Patient Zero
- Author: Jonathan Maberry
- Language: English
- Series: Joe Ledger Series
- Publisher: St. Martin's Griffin
- Publication date: March 3, 2009
- Media type: Print, e-book
- Pages: 432
- ISBN: 0312382855
- Followed by: The Dragon Factory

= Patient Zero: A Joe Ledger Novel =

2009 novel by Jonathan Maberry

Patient Zero is a 2009 novel by American writer Jonathan Maberry and the first book in the Joe Ledger series. It was first published on March 3, 2009 through St.
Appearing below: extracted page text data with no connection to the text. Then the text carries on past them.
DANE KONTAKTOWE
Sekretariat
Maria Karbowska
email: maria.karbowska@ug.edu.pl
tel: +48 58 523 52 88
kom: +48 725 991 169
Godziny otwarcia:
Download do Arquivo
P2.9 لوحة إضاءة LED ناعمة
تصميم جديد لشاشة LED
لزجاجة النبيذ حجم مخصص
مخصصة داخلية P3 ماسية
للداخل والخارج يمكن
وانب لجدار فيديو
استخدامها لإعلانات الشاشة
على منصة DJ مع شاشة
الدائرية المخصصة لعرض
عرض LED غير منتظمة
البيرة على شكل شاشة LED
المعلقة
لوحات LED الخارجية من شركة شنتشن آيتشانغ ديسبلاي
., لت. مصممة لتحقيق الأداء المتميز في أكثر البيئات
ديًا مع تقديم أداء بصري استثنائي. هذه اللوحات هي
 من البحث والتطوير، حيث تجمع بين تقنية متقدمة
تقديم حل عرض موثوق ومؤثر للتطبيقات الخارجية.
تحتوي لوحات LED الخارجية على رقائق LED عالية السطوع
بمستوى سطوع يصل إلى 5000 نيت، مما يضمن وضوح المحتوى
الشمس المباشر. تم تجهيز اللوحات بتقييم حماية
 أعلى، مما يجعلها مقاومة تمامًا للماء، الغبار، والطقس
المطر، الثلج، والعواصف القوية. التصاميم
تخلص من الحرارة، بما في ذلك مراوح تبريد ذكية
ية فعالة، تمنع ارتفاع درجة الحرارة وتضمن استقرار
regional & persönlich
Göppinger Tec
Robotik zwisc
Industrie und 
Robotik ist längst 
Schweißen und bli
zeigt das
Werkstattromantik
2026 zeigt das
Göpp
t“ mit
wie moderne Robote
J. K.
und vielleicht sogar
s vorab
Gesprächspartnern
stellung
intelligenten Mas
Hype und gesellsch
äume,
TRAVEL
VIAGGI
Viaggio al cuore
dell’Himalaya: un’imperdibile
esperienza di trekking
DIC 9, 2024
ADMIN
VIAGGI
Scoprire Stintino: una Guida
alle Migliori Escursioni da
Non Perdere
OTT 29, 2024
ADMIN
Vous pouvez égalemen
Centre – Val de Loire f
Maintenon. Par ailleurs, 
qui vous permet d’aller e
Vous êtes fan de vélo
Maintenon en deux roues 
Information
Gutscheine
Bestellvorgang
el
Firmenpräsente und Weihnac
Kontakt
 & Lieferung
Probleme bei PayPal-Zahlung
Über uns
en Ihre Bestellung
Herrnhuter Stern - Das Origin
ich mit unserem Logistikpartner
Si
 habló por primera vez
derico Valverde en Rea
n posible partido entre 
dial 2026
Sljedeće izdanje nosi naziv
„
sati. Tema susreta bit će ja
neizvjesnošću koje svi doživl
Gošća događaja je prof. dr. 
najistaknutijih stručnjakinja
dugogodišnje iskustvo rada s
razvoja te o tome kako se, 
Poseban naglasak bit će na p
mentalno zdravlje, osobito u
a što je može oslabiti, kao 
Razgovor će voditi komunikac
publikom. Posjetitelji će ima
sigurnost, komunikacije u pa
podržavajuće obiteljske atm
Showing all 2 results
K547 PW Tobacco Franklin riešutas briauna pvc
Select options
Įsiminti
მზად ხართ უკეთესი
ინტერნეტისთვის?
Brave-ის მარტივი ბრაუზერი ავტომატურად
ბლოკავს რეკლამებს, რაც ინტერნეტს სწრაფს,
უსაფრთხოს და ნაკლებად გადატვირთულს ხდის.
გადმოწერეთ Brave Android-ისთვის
Martin's Griffin and follows a detective that must help prevent the world from being terrorized by a bioweapon that turns humans into zombies.

==Plot summary==

The story follows Joe Ledger, a Baltimore detective, who is recruited into the Department of Military Sciences, a specialized entity of the US Government which answers only to the President, to prevent a terrorist plot against America. El Mujahid and his associates create a prion disease which causes victims to expire, then re-animate with minimal brain function; enough to find, attack and infect more people with "Seif al Din". Joe Ledger and the Department of Military Sciences must stop El Mujahid before he can release his newer and much more powerful strain of the pathogen in Philadelphia.

==Reception==
Critical reception for Patient Zero has been largely positive and the book was nominated for a Bram Stoker Award. The book received positive reviews from the SF Site, New Straits Times, and The Gazette.